Task statement: Only the lines from the one containing "right eye: (210, 67)" to the end of the data below belong in the answer, each repeated exactly; no pictures.

━━━━━ Input for this task ━━━━━

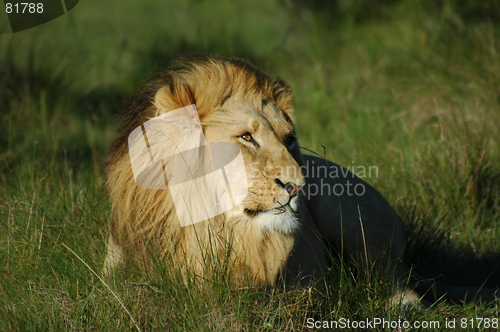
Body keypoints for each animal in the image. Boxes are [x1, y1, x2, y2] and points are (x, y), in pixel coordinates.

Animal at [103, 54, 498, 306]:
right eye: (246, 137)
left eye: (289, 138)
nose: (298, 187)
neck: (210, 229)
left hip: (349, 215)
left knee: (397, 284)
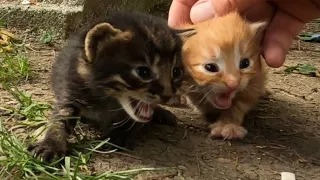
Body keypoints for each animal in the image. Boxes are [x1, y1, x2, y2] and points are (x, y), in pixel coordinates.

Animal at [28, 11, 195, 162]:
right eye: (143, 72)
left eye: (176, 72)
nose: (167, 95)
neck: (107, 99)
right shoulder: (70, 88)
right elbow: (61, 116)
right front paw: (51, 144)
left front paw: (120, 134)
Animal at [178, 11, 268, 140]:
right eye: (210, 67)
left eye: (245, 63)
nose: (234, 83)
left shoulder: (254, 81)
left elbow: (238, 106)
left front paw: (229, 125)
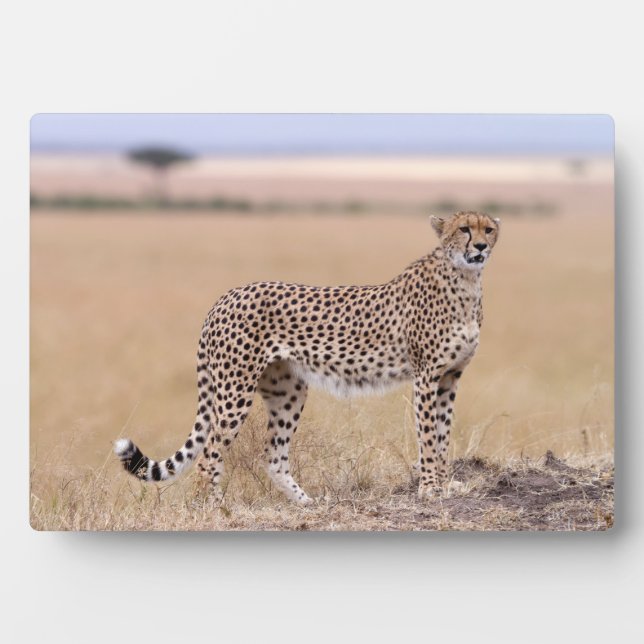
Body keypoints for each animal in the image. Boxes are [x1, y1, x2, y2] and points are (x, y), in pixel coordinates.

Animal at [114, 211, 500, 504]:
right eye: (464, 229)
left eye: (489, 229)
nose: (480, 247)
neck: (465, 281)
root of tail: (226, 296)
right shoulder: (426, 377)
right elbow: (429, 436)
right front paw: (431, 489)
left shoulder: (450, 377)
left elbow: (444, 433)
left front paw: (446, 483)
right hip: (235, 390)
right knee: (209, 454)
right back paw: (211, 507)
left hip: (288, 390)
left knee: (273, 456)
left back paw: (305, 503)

━━━━━

Your solution:
right eye: (210, 67)
left eye: (245, 63)
nose: (234, 83)
left shoulder: (254, 81)
left elbow: (238, 106)
left front paw: (229, 125)
Body keypoints for each animal in the image. Boxes are [x1, y1, x2, y2] and points are (x, y), in pixel coordinates.

Animal at [114, 211, 500, 504]:
right eye: (464, 229)
left eye: (489, 229)
nose: (480, 247)
neck: (465, 281)
root of tail: (226, 296)
right shoulder: (426, 377)
right elbow: (429, 436)
right front paw: (431, 489)
left shoulder: (450, 377)
left elbow: (444, 433)
left front paw: (446, 483)
right hip: (235, 390)
right knee: (209, 454)
right back paw: (211, 507)
left hip: (288, 390)
left knee: (273, 456)
left back paw: (305, 503)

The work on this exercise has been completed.